** Exercise instructions **
• A. Using the announcement of Kaiser Permanente's small hospital design competition, decide whether each statement agrees with it. Give yes or no for each, along with the deciding words quoted from the announcement. (i) The competition launched in February 2011. (ii) The design jury selected five finalists. (iii) The new small hospital is tentatively planned for Northern California.
• B. Translate this sentence from the Kaiser Permanente competition announcement into Spanish: "For Kaiser Permanente, sustainability is a health issue."
• C. Continue the announcement of Kaiser Permanente's small hospital design competition from its final sentence.
:: Page excerpt ::
Kaiser Permanente Announces Winners of Small Hospital Design Challenge
OAKLAND, Calif.—Kaiser Permanente has named both Aditazz and Mazzetti Nash Lipsey Burch with Perkins+Will as winners in its international Small Hospital, Big Idea competition.
The Aditazz and M+NLB/ Perkins+Will teams were selected by a design jury for their small hospital designs that:
- Create spaces to inspire human-to-human connection and collaboration
- Include civic spaces that blur the boundaries between the community and the traditional hospital setting
- Bring nature inside with light-wells and rooms that are oriented around a large central courtyard, building on research that shows a positive correlation between exposure to nature and healing
- Move beyond carbon neutrality to restore ecosystems and biodiversity, and improve the conditions for community health
- Make use of a unique tool that applies silicon-chip technology to the building and design process, enabling designers and frontline professionals to quickly explore an almost unlimited number of operational and space scenarios
The teams were selected after an 11-month evaluation process that recently concluded in Los Angeles when the three finalists presented their designs for a small, net-zero-energy hospital that uses new technology to improve health care delivery and outcomes.
"Kaiser Permanente is enormously grateful for the hard work and thought Aditazz and Mazzetti Nash Lipsey Burch and Perkins+Will put into their designs. Together, they offer us a fresh new approach to delivering care in a way that reinforces our commitment to providing exceptional and convenient care to our members and to building healthy communities," says Benjamin Chu, MD, MPH, group president of Kaiser Permanente Southern California and Hawaii regions.
"For Kaiser Permanente, sustainability is a health issue. We aspire to provide health care in a way that protects and enhances the environment, now and for future generations. This is an important step in that direction,” adds Dr. Chu.
The Small Hospital, Big Idea design competition launched in February 2011, seeking ideas for a small hospital that provides a patient-centered healing environment with a near-zero energy impact on the environment while using the latest technology to improve quality and reduce costs.
Aditazz and M+NLB with Perkins+Will were selected over a submission by finalist Gresham, Smith & Partners.
Both Aditazz's and M+NLB with Perkins+Will's designs include compelling ideas for such features as intimate patient-healing gardens and vibrant public spaces, as well as onsite renewable energy systems. The jury decided during final deliberations that these two teams together offered an exciting, game-changing approach to improving the quality and personalization of care, and the development of healthy communities.
As winners, Aditazz and M+NLB with Perkins+Will are eligible to contract with Kaiser Permanente for a small hospital project. The new small hospital is tentatively planned for Southern California, and the model will be adapted for use in other markets as well.
After years of experience building larger hospitals, and faced with the need for smaller hospitals to serve members in outlying, suburban communities, Kaiser Permanente launched the design competition to cast its net wider in the search for the brightest ideas in health care design and delivery. The competition generated widespread interest, with more than 108 design concepts submitted from around the world. After a rigorous evaluation process that narrowed the list to nine semifinalists, the design jury selected three finalists last May.
:::
:: Records ::
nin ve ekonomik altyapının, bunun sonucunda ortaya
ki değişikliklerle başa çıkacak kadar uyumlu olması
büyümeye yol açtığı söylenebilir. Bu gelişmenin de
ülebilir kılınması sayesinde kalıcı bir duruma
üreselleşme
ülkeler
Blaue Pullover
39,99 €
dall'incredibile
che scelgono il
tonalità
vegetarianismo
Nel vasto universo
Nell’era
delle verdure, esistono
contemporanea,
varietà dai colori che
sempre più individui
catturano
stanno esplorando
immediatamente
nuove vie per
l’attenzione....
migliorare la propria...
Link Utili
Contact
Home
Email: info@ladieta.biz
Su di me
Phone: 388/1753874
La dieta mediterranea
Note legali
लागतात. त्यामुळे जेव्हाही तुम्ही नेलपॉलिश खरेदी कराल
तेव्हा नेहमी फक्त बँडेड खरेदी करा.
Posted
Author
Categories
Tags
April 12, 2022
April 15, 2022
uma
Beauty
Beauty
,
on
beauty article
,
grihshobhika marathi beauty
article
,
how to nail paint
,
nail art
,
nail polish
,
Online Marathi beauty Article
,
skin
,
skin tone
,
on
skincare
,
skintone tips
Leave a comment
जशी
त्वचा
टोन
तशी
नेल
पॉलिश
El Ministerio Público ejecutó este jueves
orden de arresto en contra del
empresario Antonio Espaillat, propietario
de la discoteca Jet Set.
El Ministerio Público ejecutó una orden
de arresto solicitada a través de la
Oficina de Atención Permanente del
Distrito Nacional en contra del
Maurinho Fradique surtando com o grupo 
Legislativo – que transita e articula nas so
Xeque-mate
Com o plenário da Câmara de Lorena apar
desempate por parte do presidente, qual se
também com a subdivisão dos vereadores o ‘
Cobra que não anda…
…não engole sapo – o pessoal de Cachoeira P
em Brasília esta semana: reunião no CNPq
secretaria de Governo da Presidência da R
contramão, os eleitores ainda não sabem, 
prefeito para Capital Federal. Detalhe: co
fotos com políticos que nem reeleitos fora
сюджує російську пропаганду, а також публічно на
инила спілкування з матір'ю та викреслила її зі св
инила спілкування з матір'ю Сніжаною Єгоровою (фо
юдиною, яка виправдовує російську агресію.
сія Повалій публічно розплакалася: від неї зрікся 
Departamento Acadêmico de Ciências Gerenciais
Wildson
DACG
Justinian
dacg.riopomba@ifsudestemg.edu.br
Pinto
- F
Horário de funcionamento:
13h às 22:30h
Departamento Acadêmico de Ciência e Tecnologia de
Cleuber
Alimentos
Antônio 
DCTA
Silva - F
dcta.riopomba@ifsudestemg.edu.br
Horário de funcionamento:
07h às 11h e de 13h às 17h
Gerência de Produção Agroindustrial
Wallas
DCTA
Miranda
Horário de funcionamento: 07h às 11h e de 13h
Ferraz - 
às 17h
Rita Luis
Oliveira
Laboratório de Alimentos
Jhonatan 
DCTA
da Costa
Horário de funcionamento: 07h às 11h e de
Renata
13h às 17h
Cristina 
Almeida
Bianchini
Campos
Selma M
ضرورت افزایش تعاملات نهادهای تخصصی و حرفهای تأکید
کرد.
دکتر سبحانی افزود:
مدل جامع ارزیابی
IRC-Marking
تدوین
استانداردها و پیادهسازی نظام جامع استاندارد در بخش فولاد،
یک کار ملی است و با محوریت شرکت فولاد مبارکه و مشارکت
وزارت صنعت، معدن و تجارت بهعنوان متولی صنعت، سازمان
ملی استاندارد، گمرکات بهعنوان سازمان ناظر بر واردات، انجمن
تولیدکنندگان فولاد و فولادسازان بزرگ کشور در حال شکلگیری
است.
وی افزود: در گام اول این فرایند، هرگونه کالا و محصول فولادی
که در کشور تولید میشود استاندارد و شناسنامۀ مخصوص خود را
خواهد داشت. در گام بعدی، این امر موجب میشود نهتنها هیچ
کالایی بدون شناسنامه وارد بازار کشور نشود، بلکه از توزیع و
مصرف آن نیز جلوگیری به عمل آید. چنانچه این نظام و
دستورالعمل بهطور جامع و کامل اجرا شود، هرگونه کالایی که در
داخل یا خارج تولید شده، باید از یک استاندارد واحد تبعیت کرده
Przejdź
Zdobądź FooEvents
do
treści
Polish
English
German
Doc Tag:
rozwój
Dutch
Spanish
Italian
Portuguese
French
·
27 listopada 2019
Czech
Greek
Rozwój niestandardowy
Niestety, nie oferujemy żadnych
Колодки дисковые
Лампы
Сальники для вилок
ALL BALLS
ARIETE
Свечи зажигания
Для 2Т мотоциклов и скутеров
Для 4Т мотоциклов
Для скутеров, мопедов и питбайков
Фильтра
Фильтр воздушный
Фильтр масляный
:::
** Response list **
• A.
(i) Yes: "The Small Hospital, Big Idea design competition launched in February 2011"
(ii) No: "the design jury selected three finalists last May."
(iii) No: "The new small hospital is tentatively planned for Southern California"

• B. Para Kaiser Permanente, la sostenibilidad es un asunto de salud.

• C.
The finalists spent the next eight months evolving their initial concepts into modified schematic design packages, with detailed drawings, cost projections and thorough analyses to support their ideas. These proposals ran to several hundred pages. The finalists assembled teams of some of the world's top minds in health care design, technology and architecture, who later previewed their designs with Kaiser Permanente caregivers and staff for reactions and insights. The finalists submitted their final plans for a small hospital on Jan. 31.
Designs were judged on such factors as efficiency, including their sustainability features; innovation; life-cycle costs, incorporation of methods to improve health outcomes; flexibility; and environment of care, including how successfully the design integrates the hospital into the local community.
"This has been an arduous process for all of the teams, but the results have yielded an abundance of ideas that could shape how the health care industry responds to changing demographics, technology and expectations," says David Allison, professor of graduate studies in architecture and health at Clemson University, and one of three architects on the jury. "The competition challenged us to think broadly about sustainability to include operational sustainability and economic sustainability, in addition to environmental health, as necessary attributes of a successful small hospital."
Other jury members included Charles Siconolfi, director of health care planning and design for HOK; Marilyn Chow, vice president of National Patient Care Services at Kaiser Permanente; and Jeffrey D. Selberg, executive vice president and chief operating officer of the Institute for Healthcare Improvement.
The competition builds upon Kaiser Permanente's long history of environmental stewardship and green hospital design. Through its green building efforts, Kaiser Permanente saves more than $10 million per year and has eliminated the purchase and disposal of 40 tons of harmful chemicals in its facilities.